SOURCE EXTRACT ->
What Would Price Controls Do?
Price controls for pharmaceuticals are always politically attractive. Low manufacturing costs invite regulators to cut prices below the amount necessary to cover the costs of research and development. High profits, required to compensate for risk and past research expenditures, can be cited--mistakenly--to justify controls. The dominant role of third-party payers, including government, virtually ensures political pressure on pharmaceutical pricing.
But the expectation of selling drugs at a certain level of profit is the inducement for pharmaceutical research in the first place. Price controls would undermine the incentives to undertake the mammoth investments essential to realizing the bright promises of genomics and other new paths in medical research. The potential impact of controls was obvious during the 1994-1995 debate over the Clinton health care plan, which would have capped the prices of innovative drugs. The pharmaceutical industry scaled back its annual increases in R&D spending to less than 4 percent, far below the average of 11 percent for 1981-1993. (The lowest annual increase during that span was 7 percent.) After the Clinton plan was defeated, the spending gains for research averaged nearly 12 percent annually for the years 1996-1999.
Once in place, price controls have a life of their own. Their increasing complexity invites buyers and sellers to "game" the system through manipulation and deceit, which prompt the creation of enforcement mechanisms that burden the innocent along with the guilty. Some parties gain from controls, and they tend to become entrenched vested interests. Innovative research, information dissemination, and other essential subtleties of the modern pharmaceutical market fall prey to the inevitable clumsiness of regulation. Should pharmaceuticals become part of the traditional Medicare system, prices controls would almost certainly expand to encompass drug therapy, just as they already regulate the prices of all other products and services reimbursed by Medicare.

DATASET RECORDS ->

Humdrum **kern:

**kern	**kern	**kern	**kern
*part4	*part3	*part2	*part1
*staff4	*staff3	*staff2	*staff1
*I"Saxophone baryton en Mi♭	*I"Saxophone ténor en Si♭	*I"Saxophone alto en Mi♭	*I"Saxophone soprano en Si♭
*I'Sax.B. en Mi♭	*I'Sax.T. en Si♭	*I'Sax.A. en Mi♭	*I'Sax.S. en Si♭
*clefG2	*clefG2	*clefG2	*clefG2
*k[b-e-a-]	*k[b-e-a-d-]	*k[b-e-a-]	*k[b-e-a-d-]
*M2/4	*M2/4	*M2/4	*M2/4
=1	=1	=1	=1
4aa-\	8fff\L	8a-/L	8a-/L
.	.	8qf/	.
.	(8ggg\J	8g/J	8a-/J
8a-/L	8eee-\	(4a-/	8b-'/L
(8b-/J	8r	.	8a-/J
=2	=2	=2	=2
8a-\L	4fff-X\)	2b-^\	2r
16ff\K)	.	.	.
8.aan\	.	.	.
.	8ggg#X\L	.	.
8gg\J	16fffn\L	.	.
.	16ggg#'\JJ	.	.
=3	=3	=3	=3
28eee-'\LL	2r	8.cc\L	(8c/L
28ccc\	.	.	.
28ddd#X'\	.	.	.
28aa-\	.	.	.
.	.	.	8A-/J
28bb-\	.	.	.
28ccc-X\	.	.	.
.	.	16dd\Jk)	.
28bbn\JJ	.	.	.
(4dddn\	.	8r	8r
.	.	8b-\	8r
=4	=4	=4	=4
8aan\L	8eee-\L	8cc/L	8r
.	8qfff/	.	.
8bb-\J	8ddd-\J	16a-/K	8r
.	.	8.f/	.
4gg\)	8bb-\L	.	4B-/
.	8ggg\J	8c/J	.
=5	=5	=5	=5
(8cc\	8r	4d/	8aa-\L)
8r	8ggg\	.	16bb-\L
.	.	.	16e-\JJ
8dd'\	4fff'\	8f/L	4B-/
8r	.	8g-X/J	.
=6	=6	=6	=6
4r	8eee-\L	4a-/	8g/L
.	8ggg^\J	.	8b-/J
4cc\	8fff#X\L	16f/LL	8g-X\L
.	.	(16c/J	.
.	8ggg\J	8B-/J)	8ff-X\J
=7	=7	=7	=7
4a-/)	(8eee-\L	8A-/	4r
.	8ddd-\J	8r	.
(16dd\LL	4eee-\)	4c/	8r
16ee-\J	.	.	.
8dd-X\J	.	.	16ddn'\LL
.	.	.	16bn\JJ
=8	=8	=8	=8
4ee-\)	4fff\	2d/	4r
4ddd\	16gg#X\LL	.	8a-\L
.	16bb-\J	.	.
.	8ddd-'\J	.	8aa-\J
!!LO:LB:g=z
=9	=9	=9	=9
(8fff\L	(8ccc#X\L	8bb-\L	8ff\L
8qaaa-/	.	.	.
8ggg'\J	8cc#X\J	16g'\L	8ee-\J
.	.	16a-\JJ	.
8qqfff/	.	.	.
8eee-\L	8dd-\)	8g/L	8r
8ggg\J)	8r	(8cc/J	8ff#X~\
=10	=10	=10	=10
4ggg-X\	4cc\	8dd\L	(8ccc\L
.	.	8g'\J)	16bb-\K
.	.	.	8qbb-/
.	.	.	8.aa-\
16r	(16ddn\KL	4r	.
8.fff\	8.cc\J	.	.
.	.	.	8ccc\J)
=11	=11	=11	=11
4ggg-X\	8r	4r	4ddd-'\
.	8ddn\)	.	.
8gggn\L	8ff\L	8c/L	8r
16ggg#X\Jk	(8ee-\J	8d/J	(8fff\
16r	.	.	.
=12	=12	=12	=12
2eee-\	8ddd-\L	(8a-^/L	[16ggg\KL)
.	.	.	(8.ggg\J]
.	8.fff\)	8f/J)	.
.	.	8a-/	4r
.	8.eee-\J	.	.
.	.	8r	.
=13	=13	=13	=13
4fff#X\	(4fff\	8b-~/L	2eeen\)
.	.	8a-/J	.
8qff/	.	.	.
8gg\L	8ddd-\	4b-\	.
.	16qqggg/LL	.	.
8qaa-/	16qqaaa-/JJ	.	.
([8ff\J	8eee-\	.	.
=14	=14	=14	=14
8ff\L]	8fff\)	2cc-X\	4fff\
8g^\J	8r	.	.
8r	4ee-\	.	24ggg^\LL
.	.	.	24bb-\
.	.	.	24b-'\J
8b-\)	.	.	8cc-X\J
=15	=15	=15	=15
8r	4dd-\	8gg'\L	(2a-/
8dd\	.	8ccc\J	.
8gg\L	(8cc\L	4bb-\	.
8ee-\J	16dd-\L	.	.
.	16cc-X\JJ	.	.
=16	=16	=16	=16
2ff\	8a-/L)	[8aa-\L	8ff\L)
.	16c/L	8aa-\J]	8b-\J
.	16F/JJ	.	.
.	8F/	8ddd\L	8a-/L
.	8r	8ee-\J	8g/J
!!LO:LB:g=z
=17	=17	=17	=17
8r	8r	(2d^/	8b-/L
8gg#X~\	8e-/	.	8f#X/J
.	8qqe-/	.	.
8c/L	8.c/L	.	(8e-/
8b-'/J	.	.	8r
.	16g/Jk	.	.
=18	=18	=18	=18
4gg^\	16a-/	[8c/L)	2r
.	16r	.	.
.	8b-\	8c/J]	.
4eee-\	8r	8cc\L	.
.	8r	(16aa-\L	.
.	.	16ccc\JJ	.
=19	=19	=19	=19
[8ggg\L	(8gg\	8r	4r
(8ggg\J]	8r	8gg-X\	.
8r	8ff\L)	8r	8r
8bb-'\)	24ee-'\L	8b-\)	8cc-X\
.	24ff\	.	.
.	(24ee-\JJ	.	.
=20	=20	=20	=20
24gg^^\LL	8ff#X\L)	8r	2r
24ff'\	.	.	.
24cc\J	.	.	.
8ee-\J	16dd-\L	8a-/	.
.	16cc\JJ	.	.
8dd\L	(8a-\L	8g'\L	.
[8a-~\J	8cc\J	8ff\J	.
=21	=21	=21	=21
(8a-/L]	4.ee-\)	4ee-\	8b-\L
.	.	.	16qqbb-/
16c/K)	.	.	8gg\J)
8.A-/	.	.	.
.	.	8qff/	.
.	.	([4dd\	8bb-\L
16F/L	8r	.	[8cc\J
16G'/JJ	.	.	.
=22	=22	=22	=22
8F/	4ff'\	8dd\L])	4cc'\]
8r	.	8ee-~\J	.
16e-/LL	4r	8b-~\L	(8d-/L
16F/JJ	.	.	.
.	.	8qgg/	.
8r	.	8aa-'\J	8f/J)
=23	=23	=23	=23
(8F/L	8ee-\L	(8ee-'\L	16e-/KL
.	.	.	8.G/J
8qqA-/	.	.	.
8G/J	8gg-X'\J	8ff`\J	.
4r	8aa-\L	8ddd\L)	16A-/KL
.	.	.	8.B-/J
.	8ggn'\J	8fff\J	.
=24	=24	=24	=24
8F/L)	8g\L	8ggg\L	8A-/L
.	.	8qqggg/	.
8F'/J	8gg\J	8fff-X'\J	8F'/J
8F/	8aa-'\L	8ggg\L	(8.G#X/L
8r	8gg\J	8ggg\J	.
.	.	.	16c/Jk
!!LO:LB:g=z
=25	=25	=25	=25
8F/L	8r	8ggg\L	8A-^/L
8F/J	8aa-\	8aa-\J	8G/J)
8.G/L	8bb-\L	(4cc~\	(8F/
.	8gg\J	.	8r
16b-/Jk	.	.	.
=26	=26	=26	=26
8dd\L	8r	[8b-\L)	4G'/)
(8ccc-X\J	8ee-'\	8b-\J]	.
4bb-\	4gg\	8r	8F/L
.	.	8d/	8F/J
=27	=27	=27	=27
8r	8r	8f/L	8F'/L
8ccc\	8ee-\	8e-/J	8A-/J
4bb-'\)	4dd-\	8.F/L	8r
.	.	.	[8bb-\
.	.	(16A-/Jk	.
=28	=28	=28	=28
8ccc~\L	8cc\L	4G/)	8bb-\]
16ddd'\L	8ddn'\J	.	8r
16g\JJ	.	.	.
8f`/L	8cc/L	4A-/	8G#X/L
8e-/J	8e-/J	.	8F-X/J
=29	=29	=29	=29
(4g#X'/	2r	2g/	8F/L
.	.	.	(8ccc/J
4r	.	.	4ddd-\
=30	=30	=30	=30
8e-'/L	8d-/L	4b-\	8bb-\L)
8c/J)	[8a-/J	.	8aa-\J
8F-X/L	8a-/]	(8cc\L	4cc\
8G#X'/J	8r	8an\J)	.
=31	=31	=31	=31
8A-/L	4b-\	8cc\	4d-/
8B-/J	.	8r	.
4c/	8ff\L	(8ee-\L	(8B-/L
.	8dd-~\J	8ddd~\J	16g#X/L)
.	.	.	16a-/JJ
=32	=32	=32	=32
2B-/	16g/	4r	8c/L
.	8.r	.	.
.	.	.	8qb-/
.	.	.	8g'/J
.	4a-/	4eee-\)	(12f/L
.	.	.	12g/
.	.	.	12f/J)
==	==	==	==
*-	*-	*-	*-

TASK REQUIREMENTS ->
1 – In the price controls passage, what was the average annual increase in pharmaceutical R&D spending for 1981-1993?
2 – Please continue the passage on pharmaceutical price controls, picking up after its final sentence.

SET OF ANSWERS ->
1 – 11 percent

2 –
Experience has shown that price controls are extremely difficult to dismantle. At their worst, controls foster a stable regime in which government regulators and favored producers are comfortable with reasonably predictable prices and costs, while patients and consumers remain only vaguely aware of the health benefits that are never discovered because the necessary research is delayed or curtailed. The Japanese pharmaceutical market is a telling example.
What Should Congress Do?
Congress should recognize the crucial role of profits in further advances in drug therapy. It should also realize that bringing breakthrough drugs to market is a boon rather than a curse for patients, even if the drugs’ initial prices--before competition brings alternatives to market--are high to cover the huge costs of research.
The avoidance of price controls is paramount. The imposition of controls over prices or consumer expenditures would cut off the very train of events that has brought so many superb drugs to market in recent years and would forestall an even brighter future for pharmaceutical research.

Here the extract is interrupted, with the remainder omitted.